Language: Tingal


This entry has been retired and is featured here only for bookkeeping purposes. Either the entry has been replaced with one or more more accurate entries or it has been retired because it was based on a misunderstanding to begin with.

E16 has Tingal [tie] as a separate language. This division stems from a conservative interpretation of Tucker, Archibald N. and Bryan, Margaret A. 1966 :70 's rendering of information provided by Stevenson. Stevenson had no first-hand data from Tingal and therefore could not assert that Tingal was a either a separate language or a dialect of Tegali or of Tagoi ( Stevenson, Roland C. 1956/1957 :103 ). When an early version of the Ethnologue was compiled, such cases were rendered as separate languages, and while some others, such as Tukum and Turum, were weeded out later, Tingal remained (p.c. Andrew Persson 2009). In July 2009 in Kadugli, I was able to find a speaker who had grown up in Tingal and had excellent command of the language. While I only had the opportunity to spend an hour or so with him, his speech was nearly identical to the Rashad and Tegali [ras] materials in Stevenson, Roland C. 1956/1957 :46-52 and his own listing of villages whose speech was intelligible versus unintelligible to him matched the Tagoi/Tegali speaking villages listed by Stevenson perfectly. Based on this information, Tingal should be considered a Tegali dialect [ras]. See also: Tegali [ras].

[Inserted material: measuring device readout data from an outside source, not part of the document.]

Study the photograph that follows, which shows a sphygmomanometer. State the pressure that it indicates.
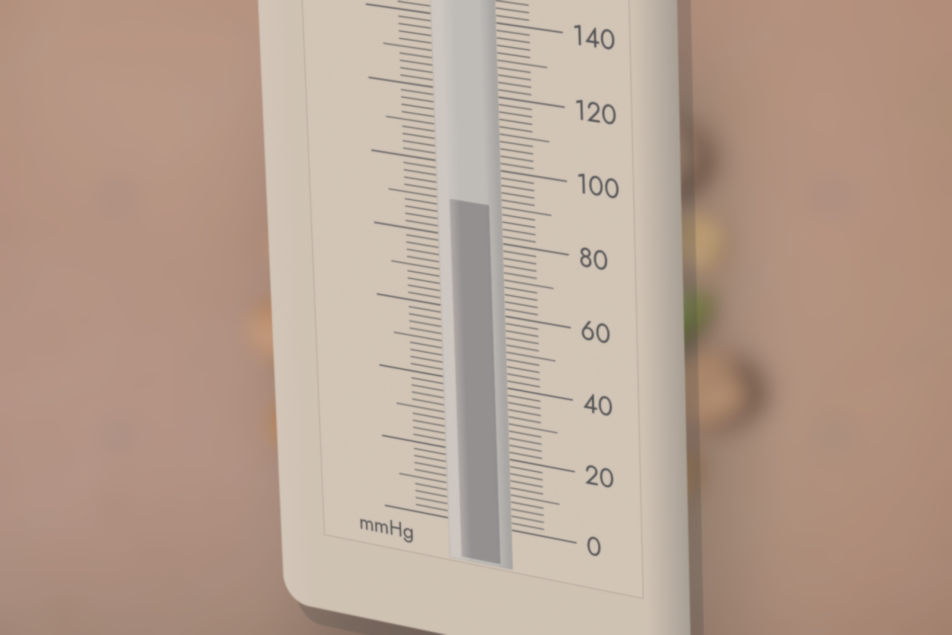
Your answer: 90 mmHg
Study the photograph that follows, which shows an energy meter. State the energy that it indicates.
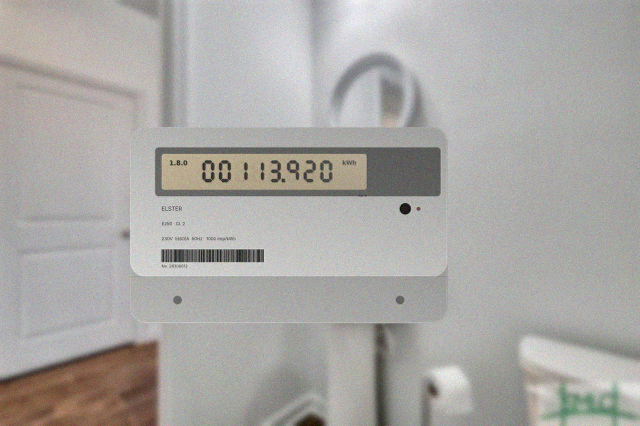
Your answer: 113.920 kWh
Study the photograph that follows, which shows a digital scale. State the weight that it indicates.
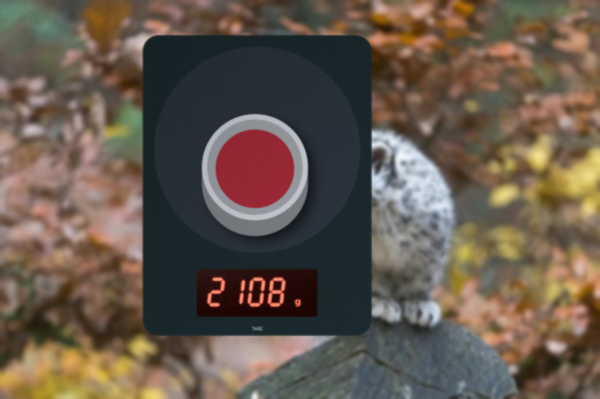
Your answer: 2108 g
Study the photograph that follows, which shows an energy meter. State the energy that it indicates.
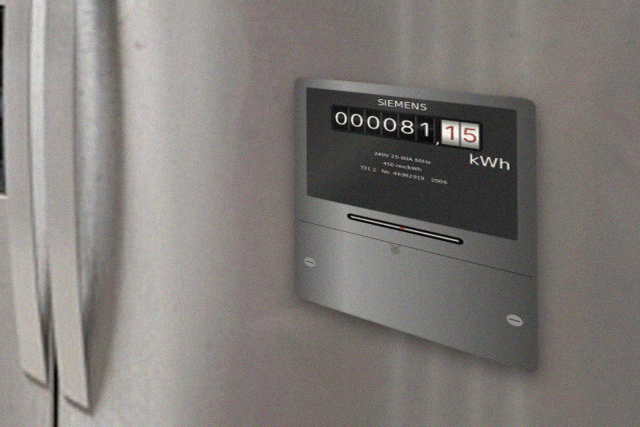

Retired in ISO 639-3: merge into Tegali [ras]

  • Change request: 2010-011
  • ISO 639-3: tie
  • Name: Tingal
  • Reason: merge
  • Effective: 2011-05-18

Excerpt from change request document:

  1. The original classification of Tingal as a separate language was based on a misreading of the only published reference to it.

  2. A field check has established that Tingal is a dialect of Tegali [ras].

The Ethnologue entry for Tingal appears to be based solely on Tucker & Bryan, 1956, p.70, "The speech of Tingal or Kajakja is reported to be different from that of Tegali and Rashad; it is uncertain whether it belongs to the Tegali or Tagoi Cluster. Population 520". This in turn would seem to be quoting almost directly from Stevenson, 1956/7, p.103, "The dialect of Tingal or Kajakja (Kajaja) (520 TP) is orally reported to be 'different from Tegali and Rashad' but it is uncertain whether it belongs to this cluster or to that of Tagoi." This does not establish Tingal as a language separate from Tegali [ras] and Tagoi [tag], and it was only based on hearsay.